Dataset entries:
[Start of Attachment]
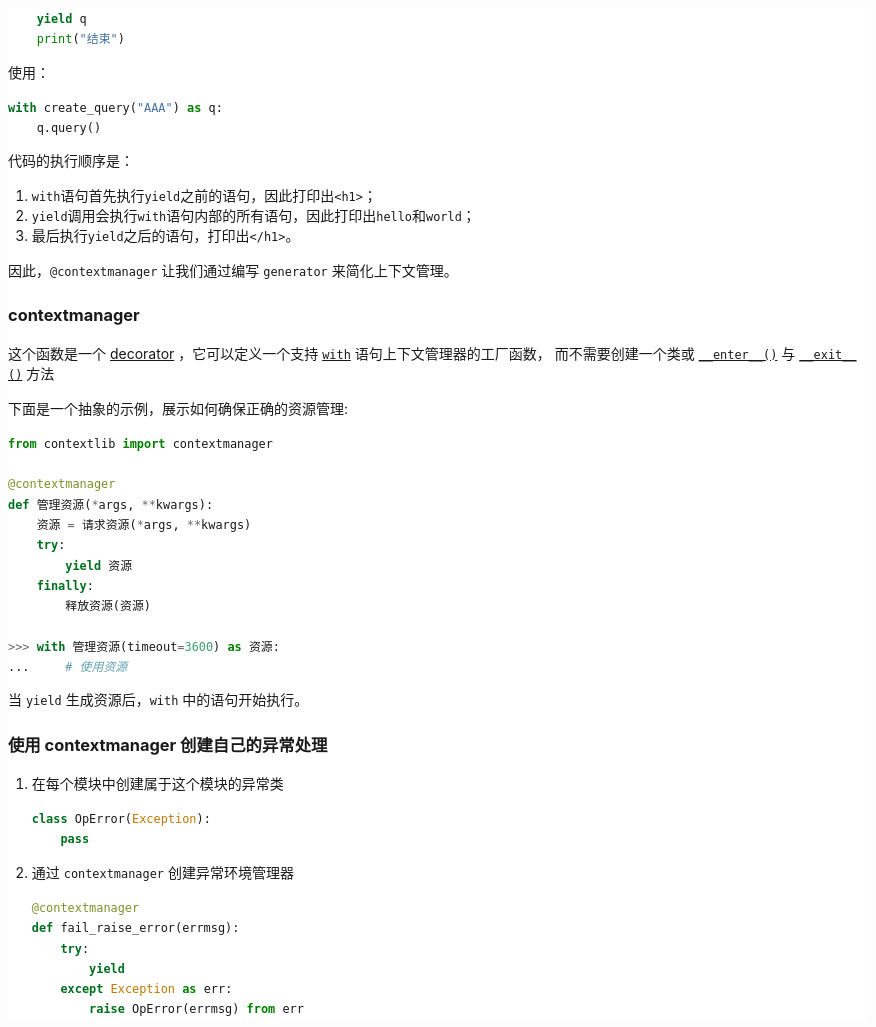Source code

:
 ```python
    yield q
    print("结束")
```

使用：

```python
with create_query("AAA") as q:
    q.query()
```

代码的执行顺序是：

1. `with`语句首先执行`yield`之前的语句，因此打印出`<h1>`；
2. `yield`调用会执行`with`语句内部的所有语句，因此打印出`hello`和`world`；
3. 最后执行`yield`之后的语句，打印出`</h1>`。

因此，`@contextmanager` 让我们通过编写 `generator` 来简化上下文管理。

### contextmanager

这个函数是一个 [decorator](https://docs.python.org/zh-cn/3/glossary.html#term-decorator) ，它可以定义一个支持 [`with`](https://docs.python.org/zh-cn/3/reference/compound_stmts.html#with) 语句上下文管理器的工厂函数， 而不需要创建一个类或 [`__enter__()`](https://docs.python.org/zh-cn/3/reference/datamodel.html#object.__enter__) 与 [`__exit__()`](https://docs.python.org/zh-cn/3/reference/datamodel.html#object.__exit__) 方法

下面是一个抽象的示例，展示如何确保正确的资源管理:

```python
from contextlib import contextmanager

@contextmanager
def 管理资源(*args, **kwargs):
    资源 = 请求资源(*args, **kwargs)
    try:
        yield 资源
    finally:
        释放资源(资源)

>>> with 管理资源(timeout=3600) as 资源:
... 	# 使用资源
```

当 `yield` 生成资源后，`with` 中的语句开始执行。

### 使用 contextmanager 创建自己的异常处理

1. 在每个模块中创建属于这个模块的异常类

    ```python
    class OpError(Exception):
        pass
    ```

2. 通过 `contextmanager` 创建异常环境管理器

    ```python
    @contextmanager
    def fail_raise_error(errmsg):
        try:
            yield
        except Exception as err:
            raise OpError(errmsg) from err
    ```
[End of Attachment]
# EXERCISE INSTRUCTIONS
Restate the data above word for word. Do not include the images.

# SOLUTION TO THIS EXERCISE
Source code

:
 ```python
    yield q
    print("结束")
```

使用：

```python
with create_query("AAA") as q:
    q.query()
```

代码的执行顺序是：

1. `with`语句首先执行`yield`之前的语句，因此打印出`<h1>`；
2. `yield`调用会执行`with`语句内部的所有语句，因此打印出`hello`和`world`；
3. 最后执行`yield`之后的语句，打印出`</h1>`。

因此，`@contextmanager` 让我们通过编写 `generator` 来简化上下文管理。

### contextmanager

这个函数是一个 [decorator](https://docs.python.org/zh-cn/3/glossary.html#term-decorator) ，它可以定义一个支持 [`with`](https://docs.python.org/zh-cn/3/reference/compound_stmts.html#with) 语句上下文管理器的工厂函数， 而不需要创建一个类或 [`__enter__()`](https://docs.python.org/zh-cn/3/reference/datamodel.html#object.__enter__) 与 [`__exit__()`](https://docs.python.org/zh-cn/3/reference/datamodel.html#object.__exit__) 方法

下面是一个抽象的示例，展示如何确保正确的资源管理:

```python
from contextlib import contextmanager

@contextmanager
def 管理资源(*args, **kwargs):
    资源 = 请求资源(*args, **kwargs)
    try:
        yield 资源
    finally:
        释放资源(资源)

>>> with 管理资源(timeout=3600) as 资源:
... 	# 使用资源
```

当 `yield` 生成资源后，`with` 中的语句开始执行。

### 使用 contextmanager 创建自己的异常处理

1. 在每个模块中创建属于这个模块的异常类

    ```python
    class OpError(Exception):
        pass
    ```

2. 通过 `contextmanager` 创建异常环境管理器

    ```python
    @contextmanager
    def fail_raise_error(errmsg):
        try:
            yield
        except Exception as err:
            raise OpError(errmsg) from err
    ```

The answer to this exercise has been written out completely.